MicrosoftDocs / azure-docs

Open source documentation of Microsoft Azure
https://docs.microsoft.com/azure
Creative Commons Attribution 4.0 International
10.26k stars 21.43k forks source link

How to determine limits of the "Number of Containers"? #16074

Closed jpchauhan closed 6 years ago

jpchauhan commented 6 years ago

When we say "the cluster has a fixed limit on the number of containers available". How do we determine that?


Document Details

Do not edit this section. It is required for docs.microsoft.com ➟ GitHub issue linking.

Alberto-Vega commented 6 years ago

@jpchauhan Thanks for the feedback! We are currently investigating and will get back to you shortly.

mamccrea commented 6 years ago

@jpchauhan - It depends on the available resources. YARN uses a global ResourceManager (RM), per-worker-node NodeManagers (NMs), and per-application ApplicationMasters (AMs). The per-application AM negotiates resources (CPU, memory, disk, network) for running your application with the RM. The RM works with NMs to grant these resources, which are granted as containers.

JasonWHowell commented 6 years ago

@jpchauhan One other point: when you create an HDInsight cluster, the Virtual Machine size is part of the choices you can make in the Azure portal. The amount of memory and CPUs available in the cluster is a factor of which size of VMs you pick and how many worker nodes you pick. The price varies based on the VM size and number of VMs.
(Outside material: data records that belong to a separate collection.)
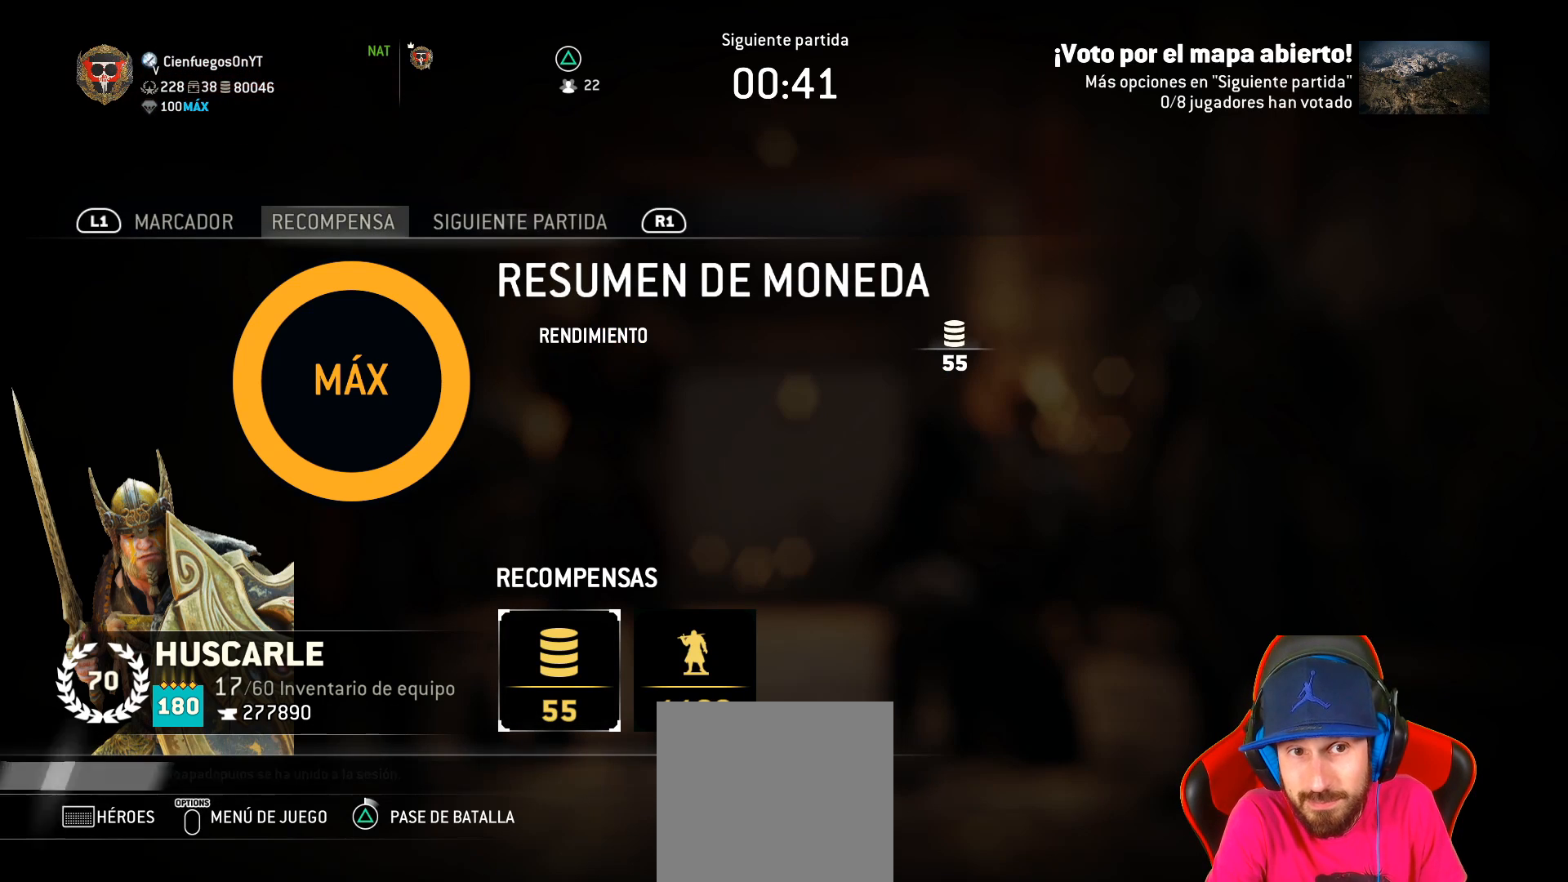
{"buttons": [], "left_stick": "center", "right_stick": "center", "events": []}
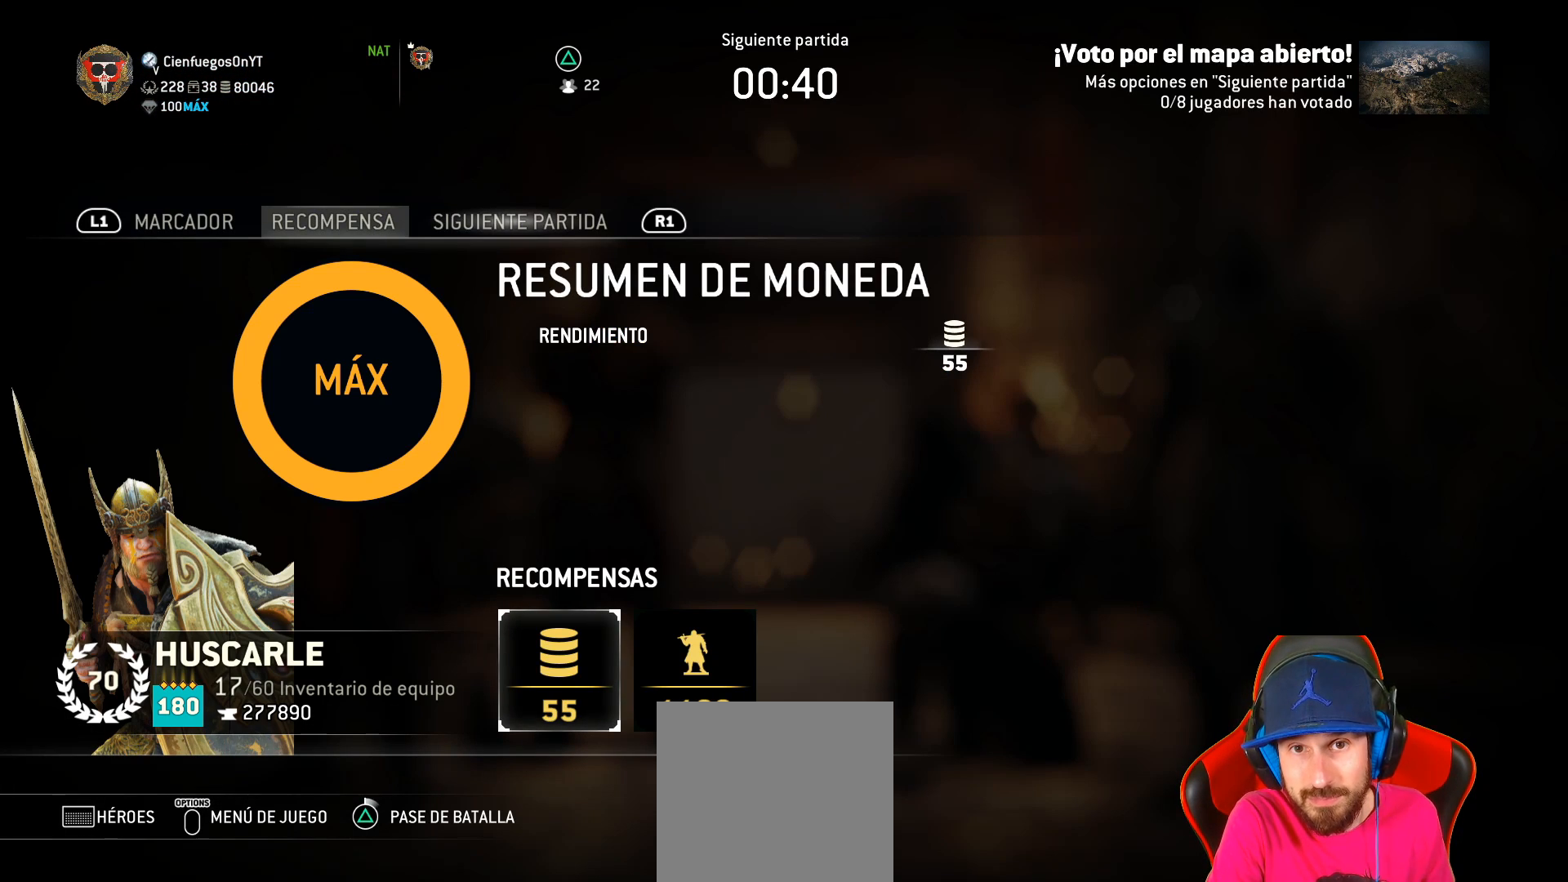
{"buttons": [], "left_stick": "center", "right_stick": "center", "events": []}
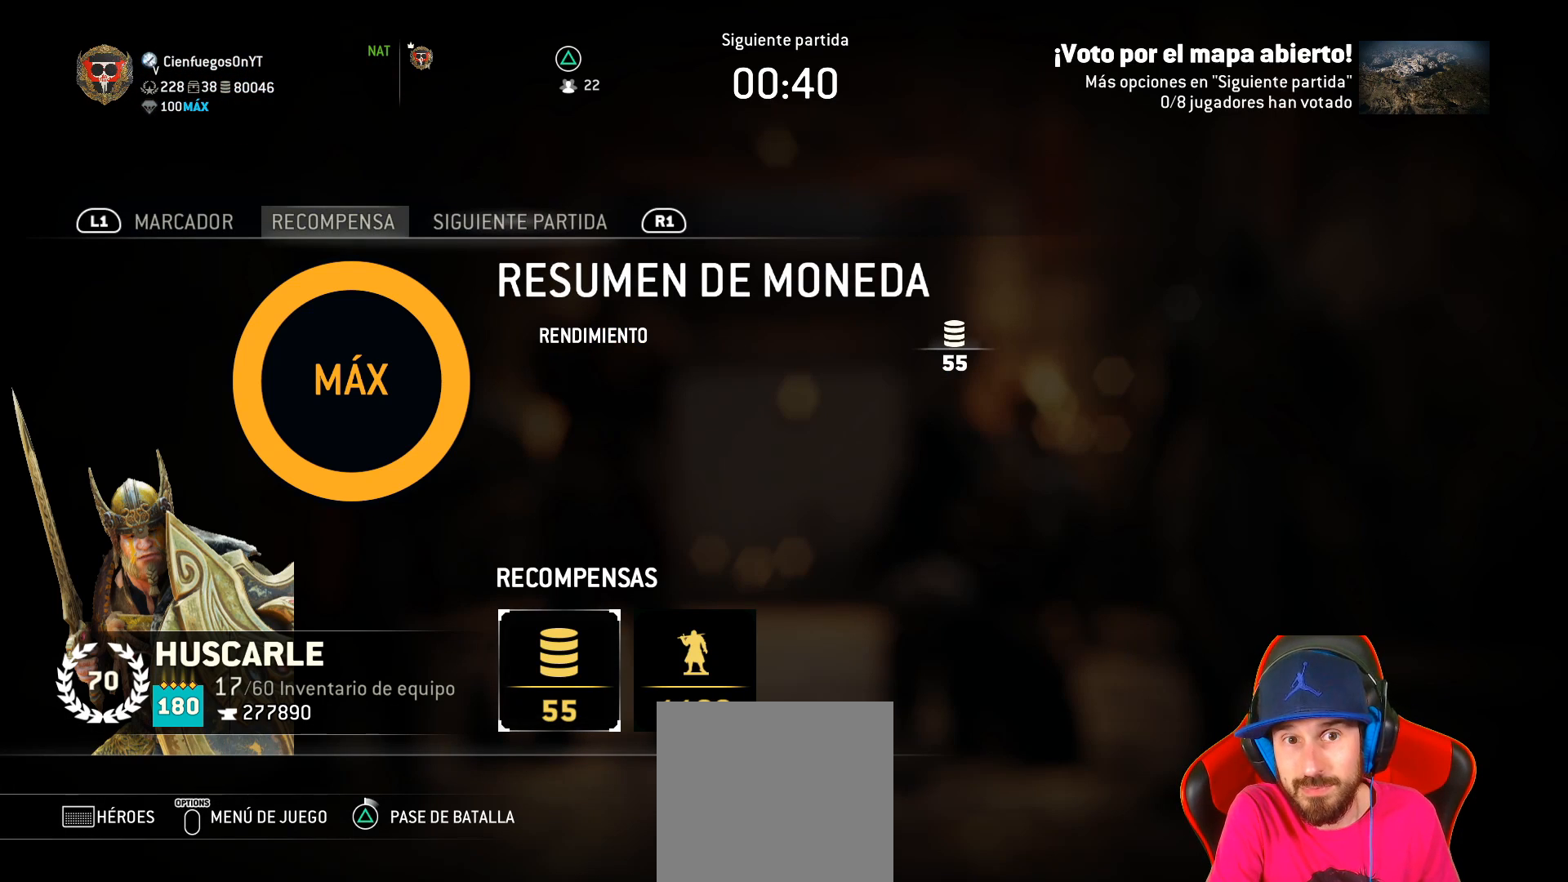
{"buttons": [], "left_stick": "center", "right_stick": "center", "events": []}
More details https://docs.microsoft.com/en-us/azure/hdinsight/hdinsight-capacity-planning

For example, in East US I see these choices: image

When the various YARN services accept the incoming work, and assign containers to do work on those worker nodes, it monitors the available resources to assign containers to host the work and divide the cluster resources.
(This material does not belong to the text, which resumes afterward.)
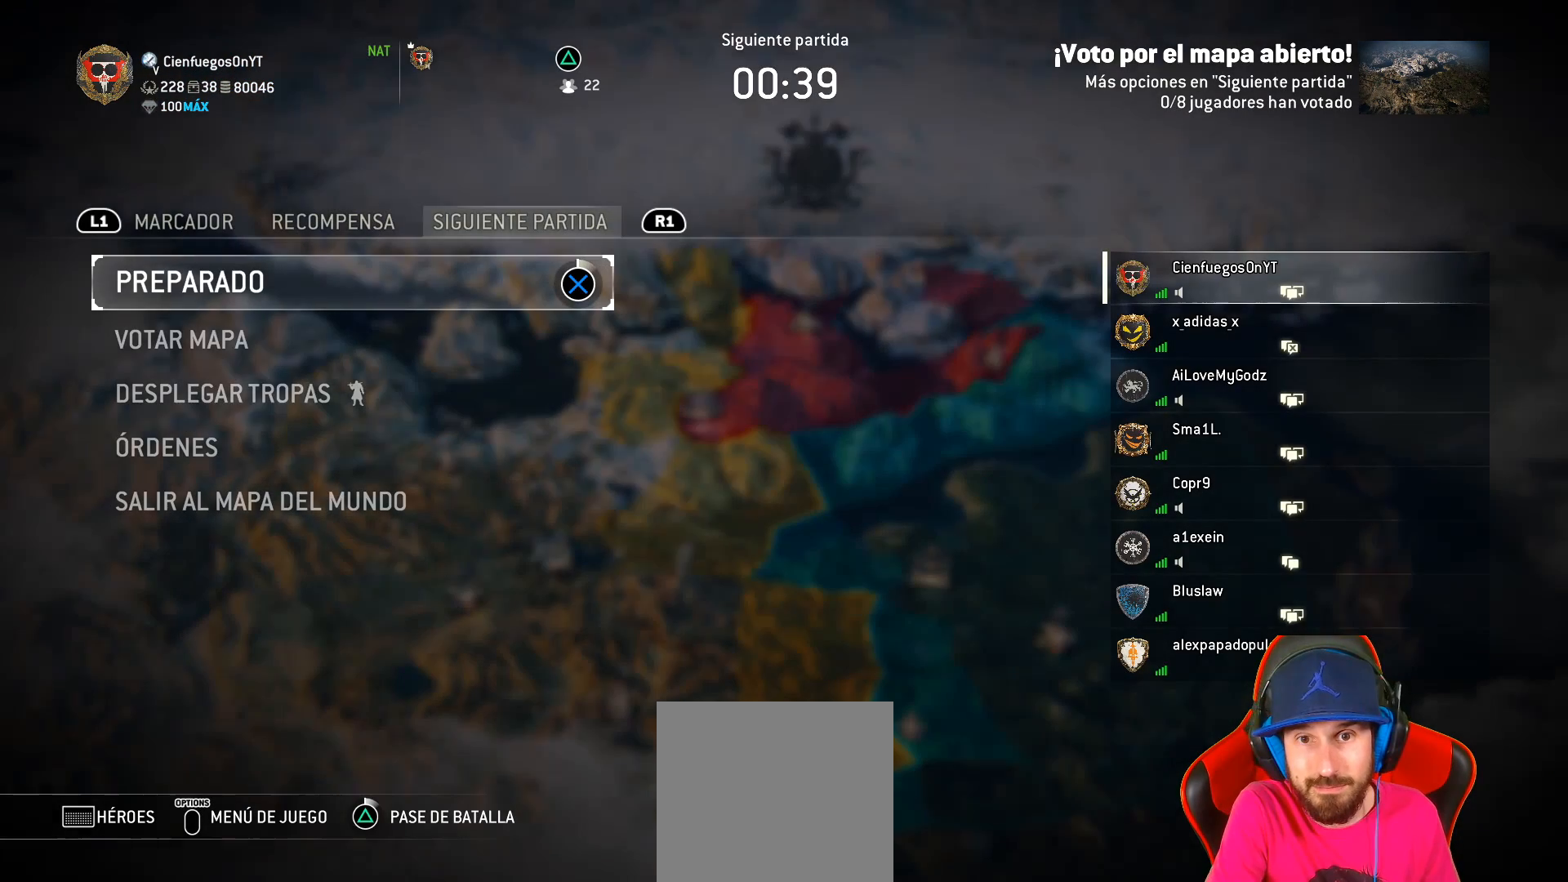
{"buttons": [], "left_stick": "center", "right_stick": "center", "events": []}
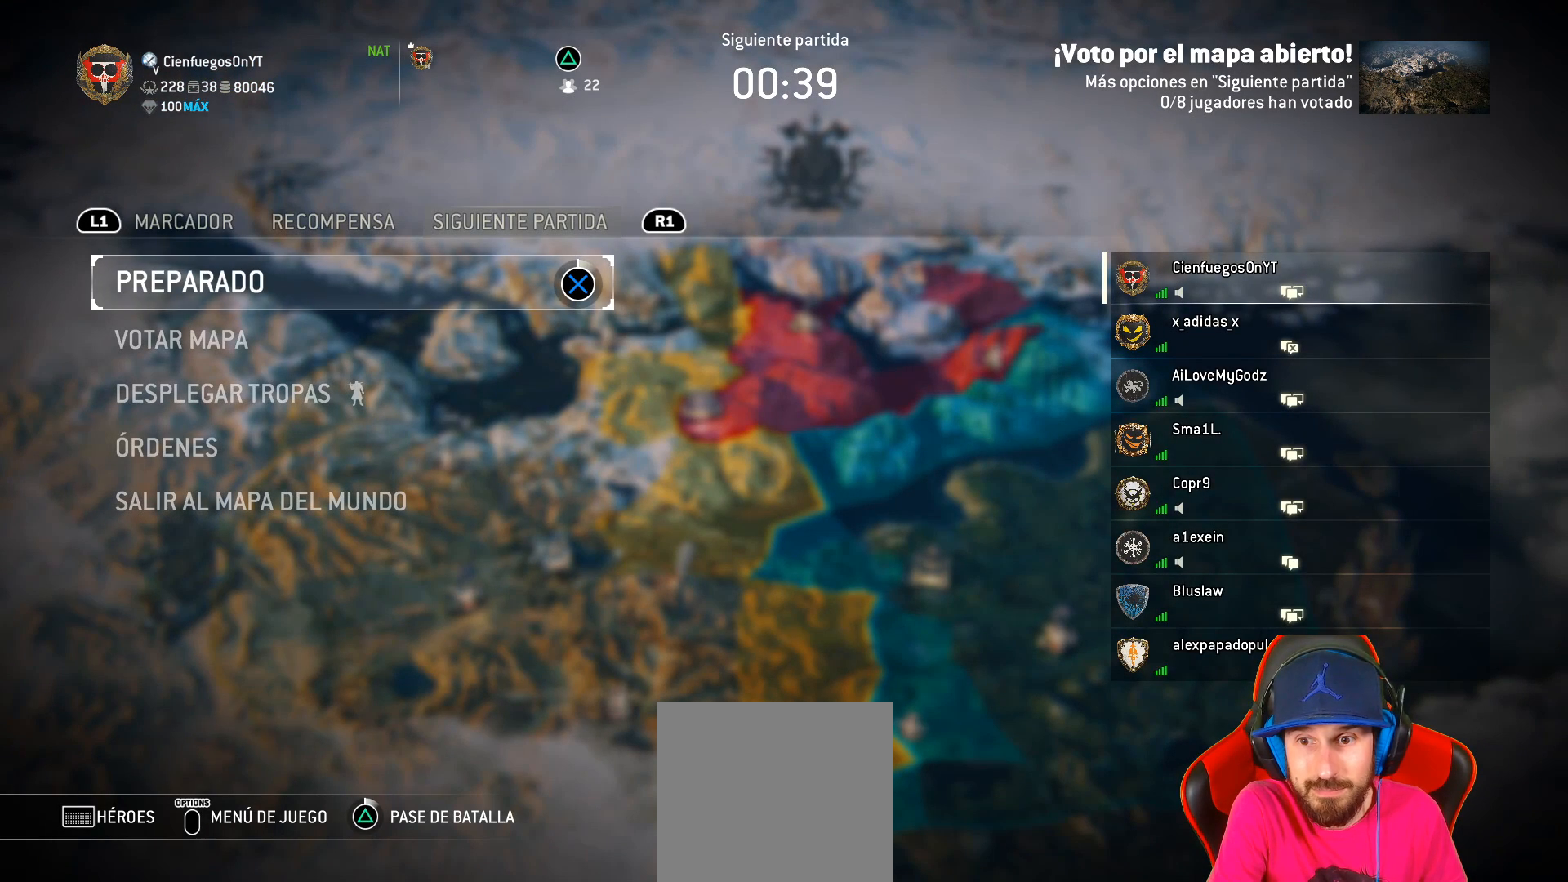
{"buttons": [], "left_stick": "center", "right_stick": "center", "events": []}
There are a number of knobs, depending on the workload, to fine tune performance, which will influence container sizes and number of concurrent jobs that can run. https://docs.microsoft.com/en-us/azure/hdinsight/hdinsight-changing-configs-via-ambari

That's a lot to digest, but start with a small cluster to test with, and to see if performance is suitable before fine tuning and increasing the cluster size in additional tests.

Thanks! Jason

please-close